On April 14, the SCFI, a closely watched measure of container shipping spot rates, jumped by 8%, while the China-US West Coast route, which comprises 20% of the index weighting, soared by nearly a third to $1,668 per 40ft equivalent unit.
The reason for the increase is largely attributed to the mid-April general rate increase (GRI) and rate increases on trans-Pacific, Middle East, and Latin American routes.
Coffee importers and exporters tend to enter into long-term contracts with shipping companies to transport their products, which helps to alleviate some of the increases on the price of coffee in the short term.
However, according to Saif Khalaf, the CEO of BoxHaul, a container haulage marketplace, the increase in container spot rates can quickly lead to a whole host of operational issues, such as delays.
“Certain commodities will not be significantly impacted where the ocean freight rate is regulated by government bodies,” he says. “However, in most other cases, there could be operational issues.
“Generally, shipping lines can only maintain higher rates when they face space constraints. In such a case, commodity shipments that tend to be heavier and shipped in 20′ containers, will have a lower priority for loading onto the vessels by the shipping line. This would result in shipments that have a higher than 14 ton/TEU average weight, facing rollings and delays to their destination.
“Increased transit times would be a problem for perishable cargo, particularly if they are rolled in transhipment ports where humidity could cause damage to the cargo and result in more insurance claims.”
Will container shipping spot rates continue to rise?
The recent rises in container shipping spot rates follow nine months of continuous declines as the effects of Covid-19 eased. In November last year, the estimated cost of shipping a 40ft container from China to the US West Coast had plummeted by 84% since the start of April to $2,470, according to Freightos Baltic Index.
However, at the time, it was still 80% higher than in October 2019, before the onset of the pandemic. Around 8% of vessels experienced delays, compared to just 3% prior to Covid-19.

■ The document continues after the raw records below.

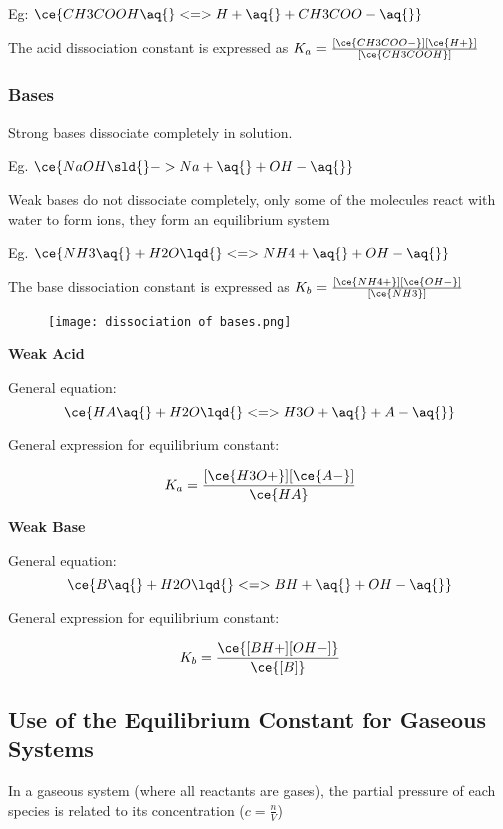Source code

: 			\subitem Eg: $\ce{CH3COOH \aq{} <=> H+ \aq{} + CH3COO- \aq{}}$

			The acid dissociation constant is expressed as $K_a = \frac{[\ce{CH3COO-}][\ce{H+}]}{[\ce{CH3COOH}]}$

		\subsubsection{Bases}
			Strong bases dissociate completely in solution.

			\subitem Eg. $\ce{NaOH \sld{} -> Na+ \aq{} + OH- \aq{}}$

			Weak bases do not dissociate completely, only some of the molecules react with water to form ions, they form an equilibrium system

			\subitem Eg. $\ce{NH3 \aq{} + H2O \lqd{} <=> NH4+ \aq{} + OH- \aq{}}$
			
			The base dissociation constant is expressed as $K_b = \frac{[\ce{NH4+}][\ce{OH-}]}{[\ce{NH3}]}$

			\begin{figure}[H]
				\centering
				\texttt{[image: dissociation of bases.png]}
			\end{figure}

		\begin{multicols}{2}
			\textbf{Weak Acid}

			General equation:
			$$\ce{HA \aq{} + H2O \lqd{} <=> H3O+ \aq{} + A- \aq{}}$$

			General expression for equilibrium constant:

			$$K_a = \frac{[\ce{H3O+}][\ce{A-}]}{\ce{HA}}$$
			
			\columnbreak

			\textbf{Weak Base}

			General equation:
			$$\ce{B \aq{} + H2O \lqd{} <=> BH+ \aq{} + OH- \aq{}}$$

			General expression for equilibrium constant:

			$$K_b = \frac{\ce{[BH+][OH-]}}{\ce{[B]}}$$
		\end{multicols}

	\subsection{Use of the Equilibrium Constant for Gaseous Systems}
		In a gaseous system (where all reactants are gases), the partial pressure of each species is related to its concentration ($c = \frac{n}{V}$)

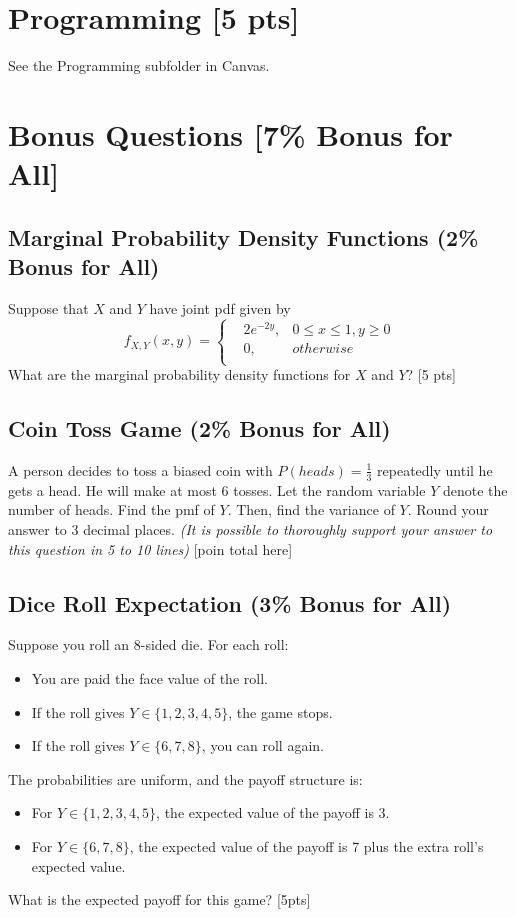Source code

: \documentclass{article}
\begin{document}
\newpage

\section{Programming [5 pts]}
See the Programming subfolder in Canvas.
\newpage

\section{Bonus Questions [7\% Bonus for All]}
\subsection{Marginal Probability Density Functions (2\% Bonus for All)}
Suppose that $X$ and $Y$ have joint pdf given by
$$f_{X,Y}(x,y)=\left\{
\begin{aligned}
    &2e^{-2y}, & 0\leq x\leq1,y\geq0 \\
    &0, & otherwise\\
\end{aligned}\right.$$
What are the marginal probability density functions for $X$ and  $Y$? [5 pts]

\newpage

\subsection{Coin Toss Game (2\% Bonus for All)}
A person decides to toss a biased coin with $P(heads)= \frac{1}{3}$ repeatedly until he gets a head. He will make at most 6 tosses. Let the random variable $Y$ denote the number of heads. Find the pmf of $Y$. Then, find the variance of $Y$. Round your answer to 3 decimal places. \textit{(It is possible to thoroughly support your answer to this question in 5 to 10 lines)} [poin total here]  

\newpage

\subsection{Dice Roll Expectation (3\% Bonus for All)}
Suppose you roll an 8-sided die. For each roll:
\begin{itemize}
\item You are paid the face value of the roll.
\item If the roll gives $Y \in \{1, 2, 3, 4, 5\}$, the game stops.
\item If the roll gives $Y \in \{6, 7, 8\}$, you can roll again.
\end{itemize}
The probabilities are uniform, and the payoff structure is:
\begin{itemize}
\item For $Y \in \{1, 2, 3, 4, 5\}$, the expected value of the payoff is 3.
\item For $Y \in \{6, 7, 8\}$, the expected value of the payoff is 7 plus the extra roll's expected value.
\end{itemize}

What is the expected payoff for this game? [5pts]

\newpage

\printbibliography
\end{document}
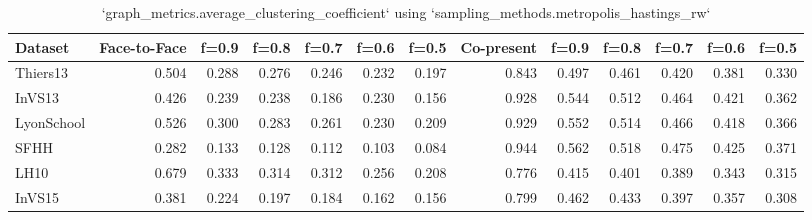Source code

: \begin{table}[ht]
\begin{tabular}{lrrrrrrrrrrrr}
\hline
 Dataset    &   Face-to-Face &   f=0.9 &   f=0.8 &   f=0.7 &   f=0.6 &   f=0.5 &   Co-present &   f=0.9 &   f=0.8 &   f=0.7 &   f=0.6 &   f=0.5 \\
\hline
 Thiers13   &          0.504 &   0.288 &   0.276 &   0.246 &   0.232 &   0.197 &        0.843 &   0.497 &   0.461 &   0.420 &   0.381 &   0.330 \\
 InVS13     &          0.426 &   0.239 &   0.238 &   0.186 &   0.230 &   0.156 &        0.928 &   0.544 &   0.512 &   0.464 &   0.421 &   0.362 \\
 LyonSchool &          0.526 &   0.300 &   0.283 &   0.261 &   0.230 &   0.209 &        0.929 &   0.552 &   0.514 &   0.466 &   0.418 &   0.366 \\
 SFHH       &          0.282 &   0.133 &   0.128 &   0.112 &   0.103 &   0.084 &        0.944 &   0.562 &   0.518 &   0.475 &   0.425 &   0.371 \\
 LH10       &          0.679 &   0.333 &   0.314 &   0.312 &   0.256 &   0.208 &        0.776 &   0.415 &   0.401 &   0.389 &   0.343 &   0.315 \\
 InVS15     &          0.381 &   0.224 &   0.197 &   0.184 &   0.162 &   0.156 &        0.799 &   0.462 &   0.433 &   0.397 &   0.357 &   0.308 \\
\hline
\end{tabular}
\caption{`graph_metrics.average_clustering_coefficient` using `sampling_methods.metropolis_hastings_rw`}
\end{table}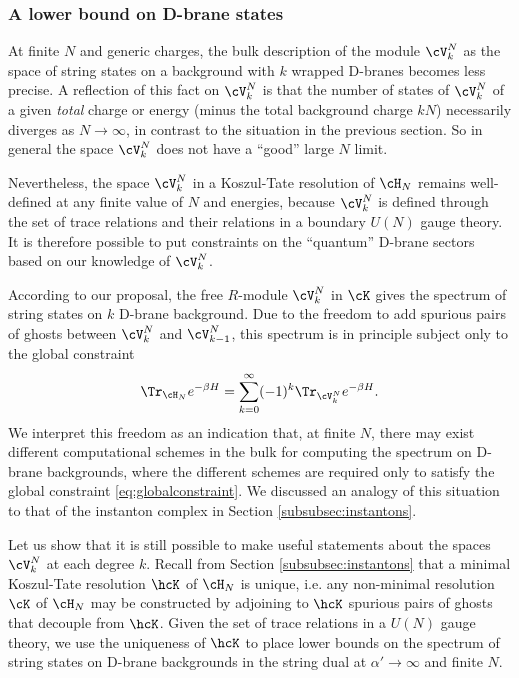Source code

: \documentclass[a4paper,12pt]{article}
\begin{document}
\subsubsection{A lower bound on D-brane states} \label{subsubsec:lowerbound}

At finite $N$ and generic charges, the bulk description of the module $\cV_k^N$ as the space of string states on a background with $k$ wrapped D-branes becomes less precise. A reflection of this fact on $\cV_k^N$ is that the number of states of $\cV_k^N$ of a given \textit{total} charge or energy (minus the total background charge $k N$) necessarily diverges as $N \to \infty$, in contrast to the situation in the previous section. So in general the space $\cV_k^N$ does not have a ``good'' large $N$ limit.

Nevertheless, the space $\cV_k^N$ in a Koszul-Tate resolution of $\cH_N$ remains well-defined at any finite value of $N$ and energies, because $\cV_k^N$ is defined through the set of trace relations and their relations in a boundary $U(N)$ gauge theory. It is therefore possible to put constraints on the ``quantum'' D-brane sectors based on our knowledge of $\cV_k^N$.

According to our proposal, the free $R$-module $\cV_k^N$ in $\cK$ gives the spectrum of string states on $k$ D-brane background. Due to the freedom to add spurious pairs of ghosts between $\cV_k^N$ and $\cV_{k-1}^N$, this spectrum is in principle subject only to the global constraint
\begin{equation} \label{eq:globalconstraint}
\Tr_{\cH_N} e^{-\beta H} = \sum_{k=0}^\infty (-1)^k \Tr_{\cV_k^N} e^{-\beta H}.
\end{equation}
We interpret this freedom as an indication that, at finite $N$, there may exist different computational schemes in the bulk for computing the spectrum on D-brane backgrounds, where the different schemes are required only to satisfy the global constraint \eqref{eq:globalconstraint}. We discussed an analogy of this situation to that of the instanton complex in Section \ref{subsubsec:instantons}.

Let us show that it is still possible to make useful statements about the spaces $\cV_k^N$ at each degree $k$. Recall from Section \ref{subsubsec:instantons} that a minimal Koszul-Tate resolution $\hcK$ of $\cH_N$ is unique, i.e. any non-minimal resolution $\cK$ of $\cH_N$ may be constructed by adjoining to $\hcK$ spurious pairs of ghosts that decouple from $\hcK$. Given the set of trace relations in a $U(N)$ gauge theory, we use the uniqueness of $\hcK$ to place lower bounds on the spectrum of string states on D-brane backgrounds in the string dual at $\alpha' \to \infty$ and finite $N$.
\end{document}
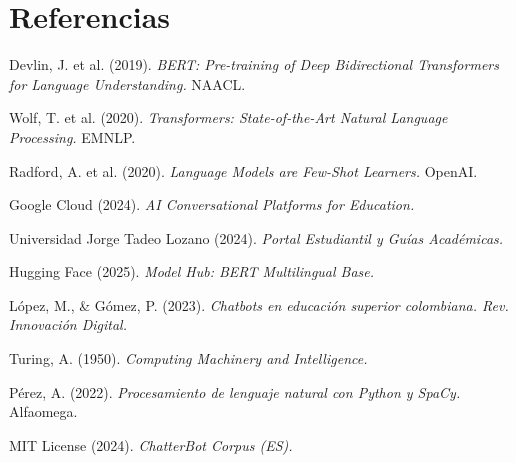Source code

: \documentclass[11pt,letterpaper]{article}
\begin{document}
\section*{Referencias}
\begin{enumerate}[label={[\arabic*]}]
\item Devlin, J. et al. (2019). \textit{BERT: Pre-training of Deep Bidirectional Transformers for Language Understanding.} NAACL.
\item Wolf, T. et al. (2020). \textit{Transformers: State-of-the-Art Natural Language Processing.} EMNLP.
\item Radford, A. et al. (2020). \textit{Language Models are Few-Shot Learners.} OpenAI.
\item Google Cloud (2024). \textit{AI Conversational Platforms for Education.}
\item Universidad Jorge Tadeo Lozano (2024). \textit{Portal Estudiantil y Guías Académicas.}
\item Hugging Face (2025). \textit{Model Hub: BERT Multilingual Base.}
\item López, M., \& Gómez, P. (2023). \textit{Chatbots en educación superior colombiana. Rev. Innovación Digital.}
\item Turing, A. (1950). \textit{Computing Machinery and Intelligence.}
\item Pérez, A. (2022). \textit{Procesamiento de lenguaje natural con Python y SpaCy.} Alfaomega.
\item MIT License (2024). \textit{ChatterBot Corpus (ES).}
\end{enumerate}
\end{document}
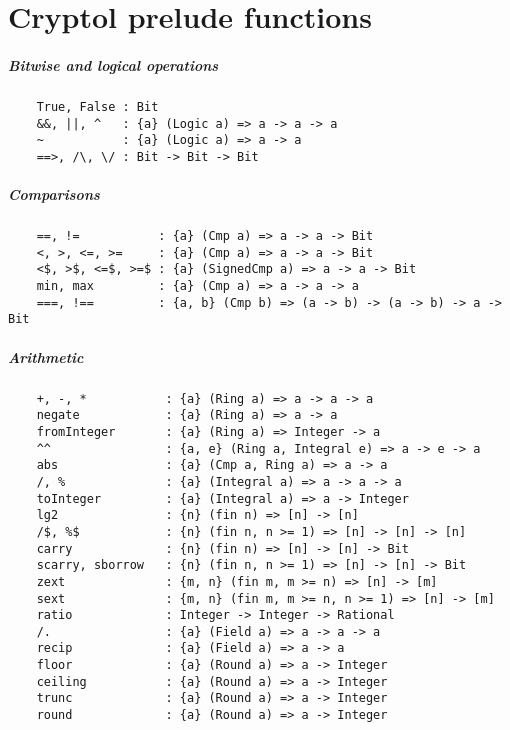\chapter{Cryptol prelude functions}


\paragraph*{Bitwise and logical operations}
\begin{Verbatim}
    True, False : Bit
    &&, ||, ^   : {a} (Logic a) => a -> a -> a
    ~           : {a} (Logic a) => a -> a
    ==>, /\, \/ : Bit -> Bit -> Bit
\end{Verbatim}
\paragraph*{Comparisons}
\begin{Verbatim}
    ==, !=           : {a} (Cmp a) => a -> a -> Bit
    <, >, <=, >=     : {a} (Cmp a) => a -> a -> Bit
    <$, >$, <=$, >=$ : {a} (SignedCmp a) => a -> a -> Bit
    min, max         : {a} (Cmp a) => a -> a -> a
    ===, !==         : {a, b} (Cmp b) => (a -> b) -> (a -> b) -> a -> Bit
\end{Verbatim}
\paragraph*{Arithmetic}
\begin{Verbatim}
    +, -, *           : {a} (Ring a) => a -> a -> a
    negate            : {a} (Ring a) => a -> a
    fromInteger       : {a} (Ring a) => Integer -> a
    ^^                : {a, e} (Ring a, Integral e) => a -> e -> a
    abs               : {a} (Cmp a, Ring a) => a -> a
    /, %              : {a} (Integral a) => a -> a -> a
    toInteger         : {a} (Integral a) => a -> Integer
    lg2               : {n} (fin n) => [n] -> [n]
    /$, %$            : {n} (fin n, n >= 1) => [n] -> [n] -> [n]
    carry             : {n} (fin n) => [n] -> [n] -> Bit
    scarry, sborrow   : {n} (fin n, n >= 1) => [n] -> [n] -> Bit
    zext              : {m, n} (fin m, m >= n) => [n] -> [m]
    sext              : {m, n} (fin m, m >= n, n >= 1) => [n] -> [m]
    ratio             : Integer -> Integer -> Rational
    /.                : {a} (Field a) => a -> a -> a
    recip             : {a} (Field a) => a -> a
    floor             : {a} (Round a) => a -> Integer
    ceiling           : {a} (Round a) => a -> Integer
    trunc             : {a} (Round a) => a -> Integer
    round             : {a} (Round a) => a -> Integer
\end{Verbatim}
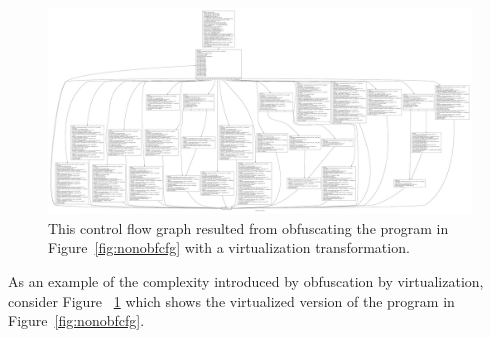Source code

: \begin{figure}[t]
\includegraphics[width=.5\textwidth]{simple_virtualizedO0_cfg-1.jpg}
\caption{This control flow graph resulted from obfuscating the program in Figure~\protect\ref{fig:nonobfcfg} with a virtualization transformation.}
\label{fig:virtcfg}
\end{figure}

As an example of the complexity introduced by obfuscation by virtualization, consider Figure ~\ref{fig:virtcfg} which shows the virtualized version of the program in Figure~\ref{fig:nonobfcfg}.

The conflict in Ukraine has certainly dented the recovery of global shipping lines. But Saif says the rises this time are unlikely to drag on as they did during the pandemic.
“Shipping lines are attempting to push freight rates up now to gain leverage during the long-term contract negotiations, which typically close by the end of April each year,” he explains. “Once those long-term contracts have been locked in, it’s likely there will be a drop in spot rates during the summer period.
“If retailers manage to clear the inventory they have been overstocked with since the end of Covid lockdowns in 2022, I would expect rates to pick up again from September 2023. I expect space constraints could be an issue during this time, as supply chains are shifting back to a just-in-time model combined with a rush of factory orders ahead of the Chinese Golden Week holidays in the first week of October.
“If the reason for the rate rise is a lack of space availability, the main challenge would be getting their cargo loaded and delivered on time. However, I doubt that space availability would be an issue in the next few months and expect the rise in freight rates not to last particularly long.”